If you’re looking to bring a little slice of Italy or Greece to your own backyard, there’s nothing quite like growing your own olive tree. If you get enough warm sunny days, these trees will actually produce fruit right in your garden! But before you start snacking, there’s a little prep work involved to turn those raw harvests into gourmet treats.
Processing is a Must
Whether you’re planning to eat them right away or preserve them for later, olives require a bit of “TLC” after the harvest. Straight off the tree, olives are incredibly hard and packed with bitter compounds that make them pretty much inedible. To get them table-ready, you have to soak them in water or a brine to draw that bitterness out.

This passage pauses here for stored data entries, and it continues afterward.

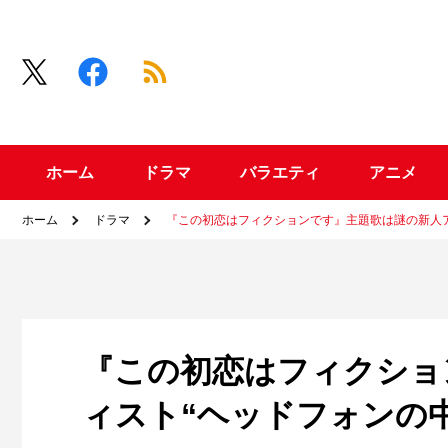
ホーム
ドラマ
バラエティ
アニメ
ホーム
ドラマ
『この初恋はフィクションです』主題歌は謎の新人ア
『この初恋はフィクショ
ィスト“ヘッドフォンの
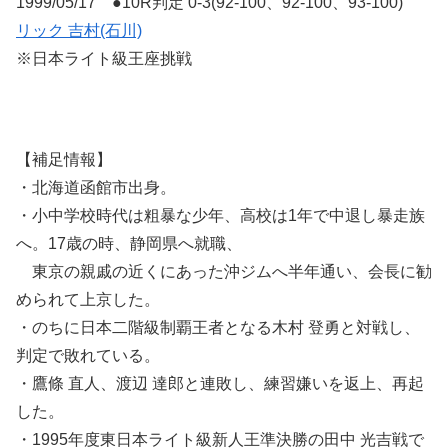
1999/05/17 ●10R判定 0-3(92-100、92-100、93-100)
リック 吉村(石川)
※日本ライト級王座挑戦
【補足情報】
・北海道函館市出身。
・小中学校時代は粗暴な少年、高校は1年で中退し暴走族
へ。17歳の時、静岡県へ就職、
東京の親戚の近くにあった沖ジムへ半年通い、会長に勧
められて上京した。
・のちに日本二階級制覇王者となる木村 登勇と対戦し、
判定で敗れている。
・鷹條 直人、渡辺 達郎と連敗し、練習嫌いを返上、再起
した。
・1995年度東日本ライト級新人王準決勝の田中 光吉戦で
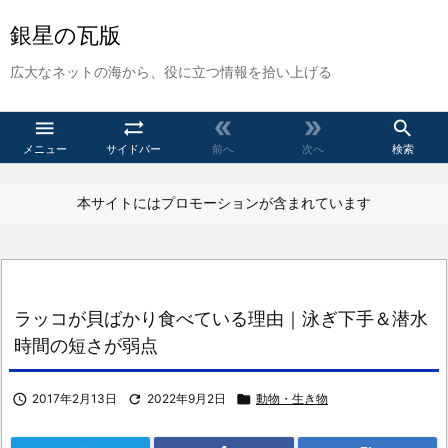
銀星の瓦版
広大なネットの海から、役に立つ情報を拾い上げる





メニュー
サイドバー
前へ
次へ
検索
本サイトにはプロモーションが含まれています
ラッコが貝ばかり食べている理由｜泳ぎ下手＆潜水
時間の短さが弱点

2017年2月13日

2022年9月2日

動物・生き物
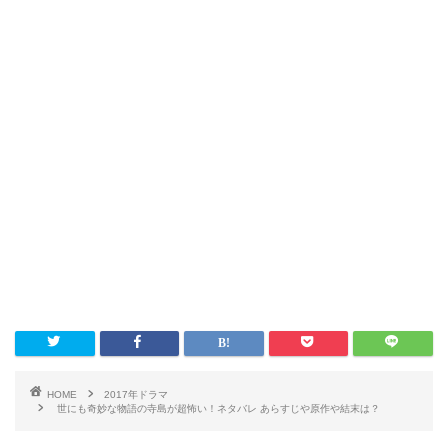
HOME
2017年ドラマ
世にも奇妙な物語の寺島が超怖い！ネタバレ あらすじや原作や結末は？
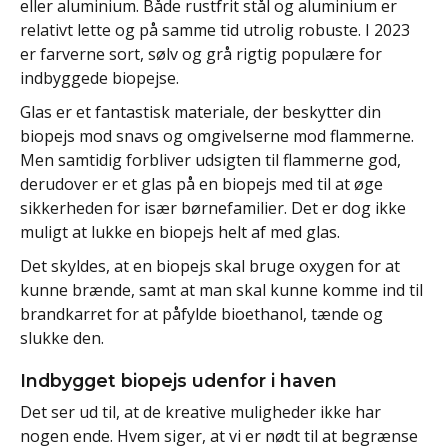
eller aluminium. Både rustfrit stål og aluminium er
relativt lette og på samme tid utrolig robuste. I 2023
er farverne sort, sølv og grå rigtig populære for
indbyggede biopejse.
Glas er et fantastisk materiale, der beskytter din
biopejs mod snavs og omgivelserne mod flammerne.
Men samtidig forbliver udsigten til flammerne god,
derudover er et glas på en biopejs med til at øge
sikkerheden for især børnefamilier. Det er dog ikke
muligt at lukke en biopejs helt af med glas.
Det skyldes, at en biopejs skal bruge oxygen for at
kunne brænde, samt at man skal kunne komme ind til
brandkarret for at påfylde bioethanol, tænde og
slukke den.
Indbygget biopejs udenfor i haven
Det ser ud til, at de kreative muligheder ikke har
nogen ende. Hvem siger, at vi er nødt til at begrænse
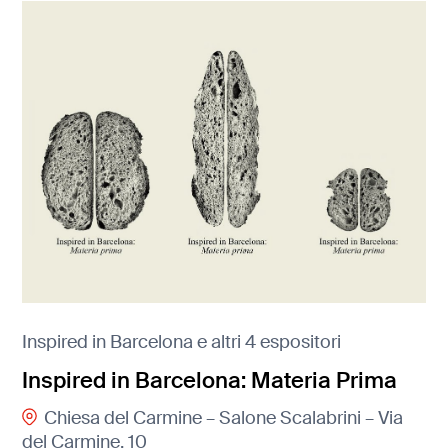
Inspired in Barcelona e altri 4 espositori
Inspired in Barcelona: Materia Prima
Chiesa del Carmine – Salone Scalabrini – Via
del Carmine, 10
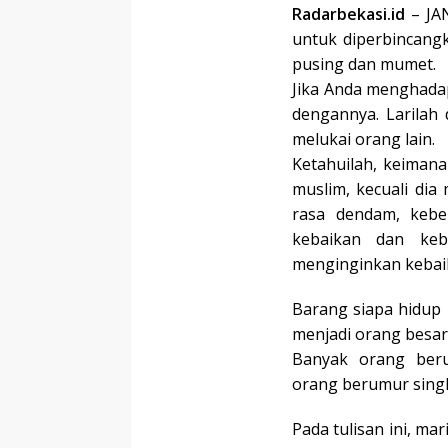
Radarbekasi.id
– JAN
untuk diperbincang
pusing dan mumet.
Jika Anda menghadap
dengannya. Larilah 
melukai orang lain.
Ketahuilah, keiman
muslim, kecuali dia
rasa dendam, kebe
kebaikan dan keb
menginginkan kebaik
Barang siapa hidup u
menjadi orang besar
Banyak orang beru
orang berumur singk
Pada tulisan ini, mar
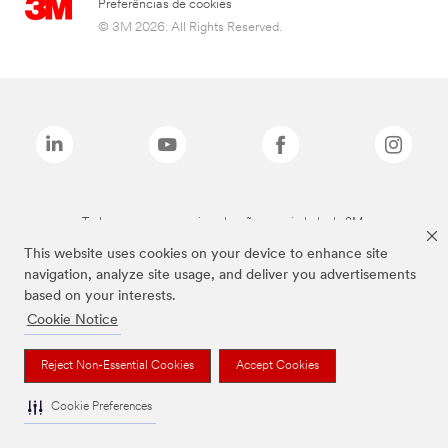
Preferências de cookies
© 3M 2026. All Rights Reserved.
Todas as marcas mencionadas são propriedade da 3M.
This website uses cookies on your device to enhance site
navigation, analyze site usage, and deliver you advertisements
based on your interests.
Cookie Notice
Reject Non-Essential Cookies
Accept Cookies
Cookie Preferences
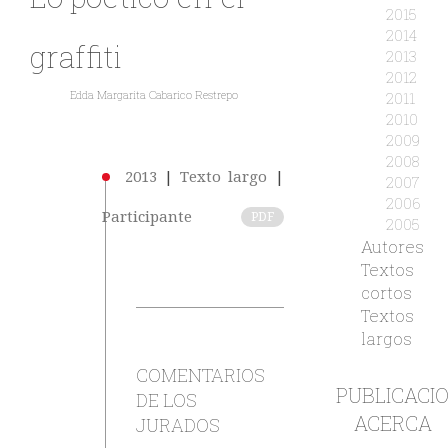
2015
2014
graffiti
2013
2012
Edda Margarita Cabarico Restrepo
2011
2010
2009
2008
2013
|
Texto largo
|
2007
2006
Participante
PDF
2005
Autores
Textos
cortos
Textos
largos
COMENTARIOS
PUBLICACI
DE LOS
ACERCA
JURADOS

Drawing Out the Bitterness
A standard brine ratio is about one pound of salt per quart of water. Because that’s a lot of salt, you’ll need to give the olives a fresh water bath afterward to rinse off the excess. Once they’ve softened up and lost that bitter edge, they’re finally ready to be jarred in oil. You can use a high-quality olive oil or even sunflower oil for this. The golden rule here? Make sure the olives are completely submerged in the oil so no air can reach them. Also, be sure to store your jars in a cool, dark place. If they get too much light or heat, the oil can go rancid and ruin your hard work!
Kicking Up the Flavor
If you want to add a little “zing,” try adding a splash of red wine vinegar to the mix for a tangy, pickled finish. You can also get creative with aromatics—peppercorns, chili peppers, or fresh garlic cloves work wonders. Herbs are another fantastic way to give your olives a signature Mediterranean flavor. Some of my personal favorites include:
- Thyme
- Rosemary
- Oregano
- Bay leaves
Shelf Life and Storage
As long as your jars are kept in a cool, dark spot, your homemade olives will stay delicious for a long time—usually one to two years! Don’t be afraid to experiment with different flavor profiles. If you like heat, toss in some dried chilies for spicy olives. You can even layer in some chopped veggies or cubes of feta cheese to marinate in the same oil for the ultimate appetizer jar.